Bu özellikleri nedeniyle de geçmişte Koruma Kurulu tarafından korunması gereken kentsel ve tarihsel sit alanı olarak ilan edildi. 2003 yılından itibaren bölgeye gökdelenlerin dikilmesi gündeme gelmiş fakat kamuoyunun gösterdiği büyük tepki sonucunda bu girişim engellenmişti.

Şimdiyse koruma amaçlı bir plan adı altında bölge yeniden ticaret, turizm, otel ve benzeri fonksiyonlar taşıyan bir yağma projesine kurban edilmek isteniyor. Ne yazık ki Bölge Koruma Kurulu ve İstanbul Büyükşehir Belediyesi bu planı onaylamak suretiyle kendi anayasal ve yasal sorumluluklarını çiğneyerek bölgenin yağmalanmasına onay verdi. Bir başka deyişle bağlı oldukları yasal sorumlulukları yok saymak suretiyle suç işlediler.

‘İstanbullular bu projeyi durdurabilir’
Gar fonksiyonunun zeminde kalacak olması tamamen toplumsal tepkileri bertaraf etmek ve bu yağma projesini meşrulaştırmaya yönelik bir girişimdir. Gara otel ve benzeri fonksiyonların yüklenecek olması, Haydarpaşa Garı’nın işlevinin değiştirilmesi anlamına gelir. Bu girişim hem uluslararası hem de ulusal koruma hukuku ilkelerine açıkça aykırıdır. Onay sürecinin olması projenin mutlaka hayata geçirileceği anlamına gelmez. Haydarpaşa Dayanışması ve İstanbullular projenin durdurulması için tüm demokratik ve yasal hakları kullanacak.

Prof. Dr. Gül Akdeniz/ Yıldız Teknik Üniversitesi Öğretim Üyesi
Haydarpaşa Garı’nın ticari olarak ele alınması doğru bir yaklaşım değil. Özgün durumuyla korunması gerekir. Gar, o şekilde kurulmuş, kullanılmış, varsın o şekilde devam etsin. Asıl yapılması gereken garın güzelleştirilmesi, eğer oraya akan insan sayısında problem varsa, yönetilmesidir.

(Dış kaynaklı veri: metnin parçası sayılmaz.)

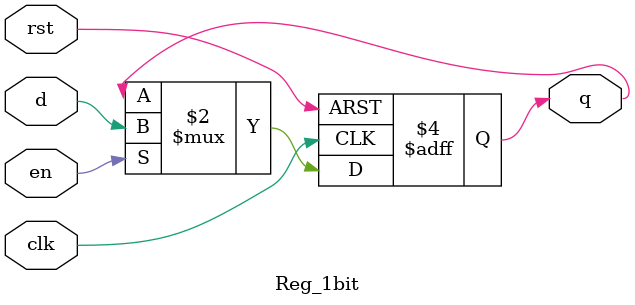
<source format=v>
module Reg_1bit(clk, rst, d, en, q);
input clk;
input rst;
input d;
input en;
output reg q;
	
	always @(posedge clk or posedge rst) begin
		if (rst) q <= 1'bz;
		else if (en) q <= d;
	end

endmodule 

</source>
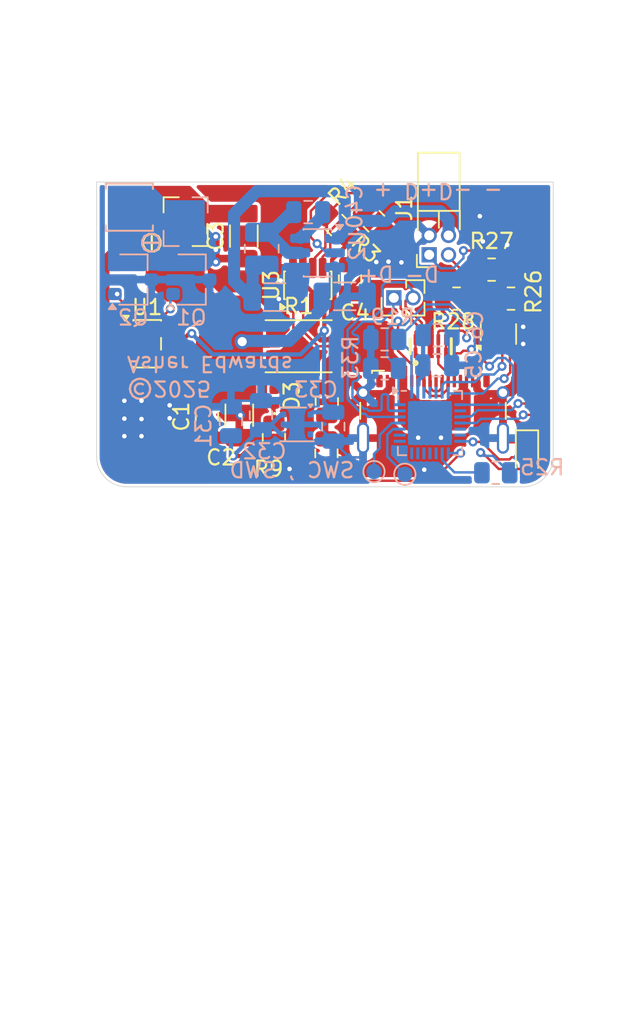
<source format=kicad_pcb>
(kicad_pcb
	(version 20241229)
	(generator "pcbnew")
	(generator_version "9.0")
	(general
		(thickness 1.6)
		(legacy_teardrops no)
	)
	(paper "A4")
	(title_block
		(title "CACKLE 2s 40A PSU & Charger")
		(date "2024-12-23")
		(rev "V1")
		(company "Author: Asher Edwards")
		(comment 1 "Licensed under CERN-OHL-S")
	)
	(layers
		(0 "F.Cu" signal)
		(2 "B.Cu" signal)
		(9 "F.Adhes" user "F.Adhesive")
		(11 "B.Adhes" user "B.Adhesive")
		(13 "F.Paste" user)
		(15 "B.Paste" user)
		(5 "F.SilkS" user "F.Silkscreen")
		(7 "B.SilkS" user "B.Silkscreen")
		(1 "F.Mask" user)
		(3 "B.Mask" user)
		(17 "Dwgs.User" user "User.Drawings")
		(19 "Cmts.User" user "User.Comments")
		(21 "Eco1.User" user "User.Eco1")
		(23 "Eco2.User" user "User.Eco2")
		(25 "Edge.Cuts" user)
		(27 "Margin" user)
		(31 "F.CrtYd" user "F.Courtyard")
		(29 "B.CrtYd" user "B.Courtyard")
		(35 "F.Fab" user)
		(33 "B.Fab" user)
		(39 "User.1" user)
		(41 "User.2" user)
		(43 "User.3" user)
		(45 "User.4" user)
		(47 "User.5" user)
		(49 "User.6" user)
		(51 "User.7" user)
		(53 "User.8" user)
		(55 "User.9" user)
	)
	(setup
		(stackup
			(layer "F.SilkS"
				(type "Top Silk Screen")
				(color "White")
			)
			(layer "F.Paste"
				(type "Top Solder Paste")
			)
			(layer "F.Mask"
				(type "Top Solder Mask")
				(color "Green")
				(thickness 0.01)
			)
			(layer "F.Cu"
				(type "copper")
				(thickness 0.07)
			)
			(layer "dielectric 1"
				(type "core")
				(color "FR4 natural")
				(thickness 1.44)
				(material "FR4")
				(epsilon_r 4.5)
				(loss_tangent 0.02)
			)
			(layer "B.Cu"
				(type "copper")
				(thickness 0.07)
			)
			(layer "B.Mask"
				(type "Bottom Solder Mask")
				(color "Green")
				(thickness 0.01)
			)
			(layer "B.Paste"
				(type "Bottom Solder Paste")
			)
			(layer "B.SilkS"
				(type "Bottom Silk Screen")
				(color "White")
			)
			(copper_finish "HAL lead-free")
			(dielectric_constraints no)
		)
		(pad_to_mask_clearance 0.05)
		(allow_soldermask_bridges_in_footprints yes)
		(tenting front back)
		(grid_origin 107.9 132.2)
		(pcbplotparams
			(layerselection 0x00000000_00000000_5555555f_ff55f5ff)
			(plot_on_all_layers_selection 0x00000000_00000000_00000000_00000000)
			(disableapertmacros no)
			(usegerberextensions no)
			(usegerberattributes yes)
			(usegerberadvancedattributes yes)
			(creategerberjobfile yes)
			(dashed_line_dash_ratio 12.000000)
			(dashed_line_gap_ratio 3.000000)
			(svgprecision 4)
			(plotframeref no)
			(mode 1)
			(useauxorigin no)
			(hpglpennumber 1)
			(hpglpenspeed 20)
			(hpglpendiameter 15.000000)
			(pdf_front_fp_property_popups yes)
			(pdf_back_fp_property_popups yes)
			(pdf_metadata yes)
			(pdf_single_document no)
			(dxfpolygonmode yes)
			(dxfimperialunits yes)
			(dxfusepcbnewfont yes)
			(psnegative no)
			(psa4output no)
			(plot_black_and_white yes)
			(sketchpadsonfab no)
			(plotpadnumbers no)
			(hidednponfab no)
			(sketchdnponfab yes)
			(crossoutdnponfab yes)
			(subtractmaskfromsilk yes)
			(outputformat 1)
			(mirror no)
			(drillshape 0)
			(scaleselection 1)
			(outputdirectory "Gerbers")
		)
	)
	(net 0 "")
	(net 1 "/Connectors/3.3v")
	(net 2 "GND")
	(net 3 "GNDPWR")
	(net 4 "Net-(Q1-G)")
	(net 5 "/Connectors/USBPWR")
	(net 6 "/PSU/5V Out")
	(net 7 "/MCU/3.3v")
	(net 8 "Net-(U7-EN)")
	(net 9 "Net-(U2-SW)")
	(net 10 "Net-(U2-BST)")
	(net 11 "Net-(D3-K)")
	(net 12 "Net-(C7-Pad1)")
	(net 13 "/MCU/CurrSns")
	(net 14 "/Connectors/RS485+")
	(net 15 "Net-(D4-A)")
	(net 16 "/Connectors/RS485-")
	(net 17 "/SCL")
	(net 18 "/SDA")
	(net 19 "/MCU/LED")
	(net 20 "unconnected-(U7-PG-Pad3)")
	(net 21 "unconnected-(J10-SBU1-PadA8)")
	(net 22 "/Connectors/CC2")
	(net 23 "/MCU/UART1_RX")
	(net 24 "/MCU/UART1_TX")
	(net 25 "/Connectors/CC1")
	(net 26 "/Connectors/D-")
	(net 27 "unconnected-(J10-SBU2-PadB8)")
	(net 28 "/MCU/UART1-RTS")
	(net 29 "Net-(D3-A)")
	(net 30 "/Connectors/D+")
	(net 31 "Net-(U4-SWDIO{slash}PC18)")
	(net 32 "Net-(U4-SWCLK{slash}PC19)")
	(net 33 "/MCU/5v EN")
	(net 34 "/MCU/3v3 EN")
	(net 35 "Net-(U3-IN-)")
	(net 36 "Net-(U3-IN+)")
	(net 37 "unconnected-(U4-PB9-Pad20)")
	(net 38 "unconnected-(U4-ADC4{slash}PA4-Pad9)")
	(net 39 "unconnected-(U4-PB7-Pad18)")
	(net 40 "unconnected-(U4-PB11-Pad22)")
	(net 41 "unconnected-(U4-PC3-Pad4)")
	(net 42 "unconnected-(U4-ADC7{slash}PA7-Pad12)")
	(net 43 "unconnected-(U4-PC0-Pad3)")
	(net 44 "unconnected-(U4-PB12-Pad23)")
	(net 45 "unconnected-(U4-PB0{slash}ADC8-Pad13)")
	(net 46 "unconnected-(U4-PB8-Pad19)")
	(net 47 "unconnected-(U4-PB6-Pad17)")
	(net 48 "unconnected-(U4-PB10-Pad21)")
	(footprint "CDDFN10-3324P:CDDFN103324P" (layer "F.Cu") (at 130.05 123.125))
	(footprint "custom_Connector:NetTie-2_SMD_Pad0.2mm" (layer "F.Cu") (at 119.225 122.775 180))
	(footprint "Resistor_SMD:R_0805_2012Metric" (layer "F.Cu") (at 135.325 119.65))
	(footprint "Capacitor_SMD:C_1206_3216Metric" (layer "F.Cu") (at 117.775 115.55 90))
	(footprint "Package_TO_SOT_SMD:SOT-583-8" (layer "F.Cu") (at 134.5 121.975 90))
	(footprint "custom_Connector:NetTie-2_SMD_Pad0.2mm" (layer "F.Cu") (at 123.525 122.775))
	(footprint "Capacitor_SMD:C_1206_3216Metric" (layer "F.Cu") (at 117.475 127.3 90))
	(footprint "Package_TO_SOT_SMD:SOT-23-8" (layer "F.Cu") (at 121.975 118.775 90))
	(footprint "custom_Connector:Keystone_3579" (layer "F.Cu") (at 110.25 113.65 180))
	(footprint "Capacitor_SMD:C_0805_2012Metric" (layer "F.Cu") (at 123.2 129.8 -90))
	(footprint "custom_Connector:NetTie-2_SMD_Pad0.28mm" (layer "F.Cu") (at 122.245 125.4875))
	(footprint "custom_Connector:Keystone_3569_half" (layer "F.Cu") (at 113.95 112.05))
	(footprint "Resistor_SMD:R_0805_2012Metric" (layer "F.Cu") (at 134.05 117.75 180))
	(footprint "Resistor_SMD:R_0805_2012Metric" (layer "F.Cu") (at 119.75 128.75 90))
	(footprint "Capacitor_SMD:C_0805_2012Metric" (layer "F.Cu") (at 124.75 118.375 -90))
	(footprint "Resistor_SMD:R_0805_2012Metric" (layer "F.Cu") (at 123.225 126.4 90))
	(footprint "Connector_PinHeader_1.27mm:PinHeader_1x02_P1.27mm_Vertical" (layer "F.Cu") (at 127.625 119.6 90))
	(footprint "LED_SMD:LED_0603_1608Metric_Pad1.05x0.95mm_HandSolder" (layer "F.Cu") (at 136.375 129.95 -90))
	(footprint "Resistor_SMD:R_0805_2012Metric" (layer "F.Cu") (at 123.875 114.825 -45))
	(footprint "Resistor_SMD:R_2512_6332Metric" (layer "F.Cu") (at 121.375 122.775))
	(footprint "Resistor_SMD:R_0805_2012Metric" (layer "F.Cu") (at 131.75 119.65))
	(footprint "custom_Connector:PinSocket_2x02_P1.27mm_Horizontal" (layer "F.Cu") (at 129.95 116.775 90))
	(footprint "Capacitor_SMD:C_0805_2012Metric" (layer "F.Cu") (at 115.35 127.4 90))
	(footprint "custom_Connector:USB_C_G-Switch_GT-USB-7025-JLCPCBv" (layer "F.Cu") (at 130.2 128.51))
	(footprint "Diode_SMD:D_0402_1005Metric" (layer "F.Cu") (at 119.775 126.1 90))
	(footprint "Resistor_SMD:R_0805_2012Metric" (layer "F.Cu") (at 126.325 114.575 -45))
	(footprint "Package_TO_SOT_SMD:SOT-23-5" (layer "F.Cu") (at 111.425 122.6125))
	(footprint "Capacitor_SMD:C_0805_2012Metric" (layer "B.Cu") (at 118.9 127.3 90))
	(footprint "Package_SON:WSON-6-1EP_2x2mm_P0.65mm_EP1x1.6mm" (layer "B.Cu") (at 121.2625 127.905 180))
	(footprint "Capacitor_SMD:C_1206_3216Metric" (layer "B.Cu") (at 124.4 119.5))
	(footprint "Capacitor_SMD:C_0805_2012Metric" (layer "B.Cu") (at 116.925 127.7 90))
	(footprint "Capacitor_SMD:C_0805_2012Metric" (layer "B.Cu") (at 122 113.975 180))
	(footprint "TestPoint:TestPoint_Pad_D1.0mm" (layer "B.Cu") (at 126.325 131 -90))
	(footprint "Inductor_SMD:L_1008_2520Metric" (layer "B.Cu") (at 118.95 116.375 -90))
	(footprint "Resistor_SMD:R_0805_2012Metric" (layer "B.Cu") (at 127.025 122.325))
	(footprint "Resistor_SMD:R_0805_2012Metric" (layer "B.Cu") (at 134.325 131.075))
	(footprint "Package_TO_SOT_SMD:SC-59" (layer "B.Cu") (at 114.325 118.4))
	(footprint "Resistor_SMD:R_0805_2012Metric" (layer "B.Cu") (at 127.025 124.225))
	(footprint "Capacitor_SMD:C_0805_2012Metric" (layer "B.Cu") (at 130.475 124.025))
	(footprint "Capacitor_SMD:C_0805_2012Metric" (layer "B.Cu") (at 123.65 128.05 -90))
	(footprint "custom_Connector:Keystone_3579"
		(layer "B.Cu")
		(uuid "a3bc3cad-bbcf-4d79-9871-6f92a2f7b774")
		(at 110.25 113.65)
		(property "Reference" "J7"
			(at 0.882 3.3964 0)
			(layer "B.SilkS")
			(hide yes)
			(uuid "b701d1c3-0013-46b6-9d53-b8c998c2df9d")
			(effects
				(font
					(size 0.64 0.64)
					(thickness 0.15)
				)
				(justify mirror)
			)
		)
		(property "Value" "Keystone 3579"
			(at -2.700001 -1.25 90)
			(layer "B.Fab")
			(uuid "eab12b66-f77a-4e0f-ab9a-a036af5a7a49")
			(effects
				(font
					(size 0.64 0.64)
					(thickness 0.15)
				)
				(justify mirror)
			)
		)
		(property "Datasheet" "~"
			(at 0 0 0)
			(layer "B.Fab")
			(hide yes)
			(uuid "babac28f-9e1e-419d-a97b-e09088c1505e")
			(effects
				(font
					(size 1.27 1.27)
					(thickness 0.15)
				)
				(justify mirror)
			)
		)
		(property "Description" "Generic connector, single row, 01x01, script generated"
			(at 0 0 0)
			(layer "B.Fab")
			(hide yes)
			(uuid "c83dacf6-b5b6-4b04-90e4-22e3e259a247")
			(effects
				(font
					(size 1.27 1.27)
					(thickness 0.15)
				)
				(justify mirror)
			)
		)
		(property ki_fp_filters "Connector*:*_1x??_*")
		(path "/3a3003bc-8e40-4cd7-b859-421f37e4b48c/472c5cba-6dd9-4a08-a793-9ec05987d2dc")
		(sheetname "/Connectors/")
		(sheetfile "Connectors.kicad_sch")
		(attr smd dnp)
		(fp_line
			(start -1.55 -1.55)
			(end 1.55 -1.55)
			(stroke
				(width 0.127)
				(type solid)
			)
			(layer "B.SilkS")
			(uuid "ec88769a-caa2-4a3d-85a7-07003087c69d")
		)
		(fp_line
			(start -1.55 -1.2)
			(end -1.55 -1.55)
			(stroke
				(width 0.127)
				(type solid)
			)
			(layer "B.SilkS")
			(uuid "8b6721e8-fa78-48f0-85b8-d679c4a89efd")
		)
		(fp_line
			(start -1.55 1.55)
			(end -1.55 1.2)
			(stroke
				(width 0.127)
				(type solid)
			)
			(
... [290444 chars truncated]
</source>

Erhan Demirdizen/Kentbilimci
Meslek odaları, sivil toplum örgütleri ve üniversitelerden gelen görüşler nedeniyle gar işlevi buradan tamamen kaldırılmıyor. Sembolik olarak kalmaya devam ediyor. Fakat günde birkaç trenin yolcu indirme bindirme yaptığı bir gar, Haydarpaşa’nın işlevine uygun değildir. Garın, orada otelin kenarına iliştirilmiş, adeta bir peyzaj unsuru olarak düşünülmesi doğru değildir. Kentin stratejik ve sembolik tarihi yapılarına otel gibi ticari fonksiyonların yüklenmesini doğru bulmuyorum. Haydarpaşa gibi tarihi bir yapının esas işlevini yitirmesi İstanbul açısından büyük bir kayıp olur.